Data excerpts
────────

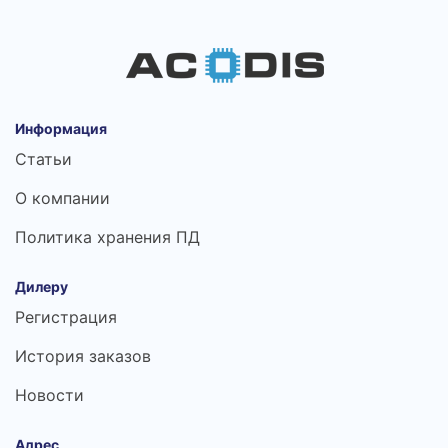
Информация
Статьи
О компании
Политика хранения ПД
Дилеру
Регистрация
История заказов
Новости
Адрес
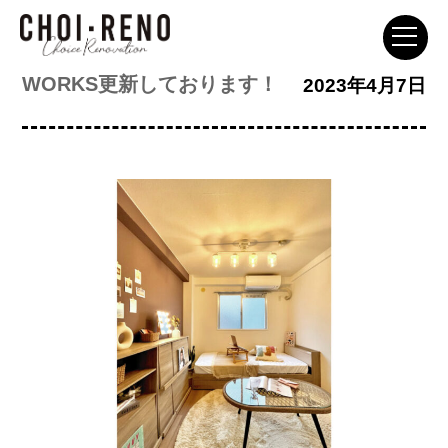
WORKS更新しております！
投
2023年4月7日
稿
日:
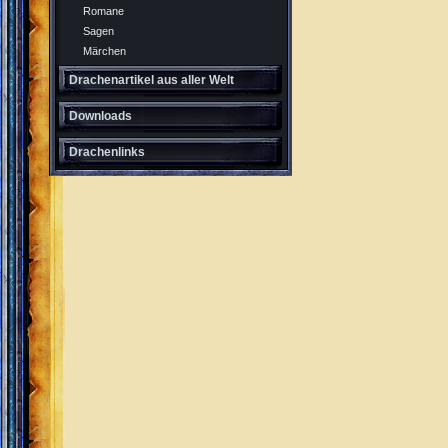
Romane
Sagen
Märchen
Drachenartikel aus aller Welt
Downloads
Drachenlinks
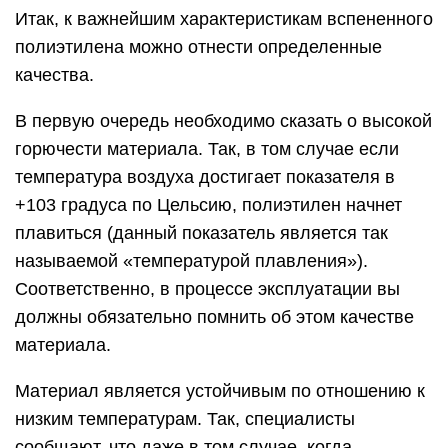
Итак, к важнейшим характеристикам вспененного
полиэтилена можно отнести определенные
качества.
В первую очередь необходимо сказать о высокой
горючести материала. Так, в том случае если
температура воздуха достигает показателя в
+103 градуса по Цельсию, полиэтилен начнет
плавиться (данный показатель является так
называемой «температурой плавления»).
Соответственно, в процессе эксплуатации вы
должны обязательно помнить об этом качестве
материала.
Материал является устойчивым по отношению к
низким температурам. Так, специалисты
сообщают, что даже в том случае, когда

────────

Reproduce every line of the data above, exactly as it stands, but not the pictures.

Информация
Статьи
О компании
Политика хранения ПД
Дилеру
Регистрация
История заказов
Новости
Адрес
WORKS更新しております！
投
2023年4月7日
稿
日:
Romane
Sagen
Märchen
Drachenartikel aus aller Welt
Downloads
Drachenlinks
Итак, к важнейшим характеристикам вспененного
полиэтилена можно отнести определенные
качества.
В первую очередь необходимо сказать о высокой
горючести материала. Так, в том случае если
температура воздуха достигает показателя в
+103 градуса по Цельсию, полиэтилен начнет
плавиться (данный показатель является так
называемой «температурой плавления»).
Соответственно, в процессе эксплуатации вы
должны обязательно помнить об этом качестве
материала.
Материал является устойчивым по отношению к
низким температурам. Так, специалисты
сообщают, что даже в том случае, когда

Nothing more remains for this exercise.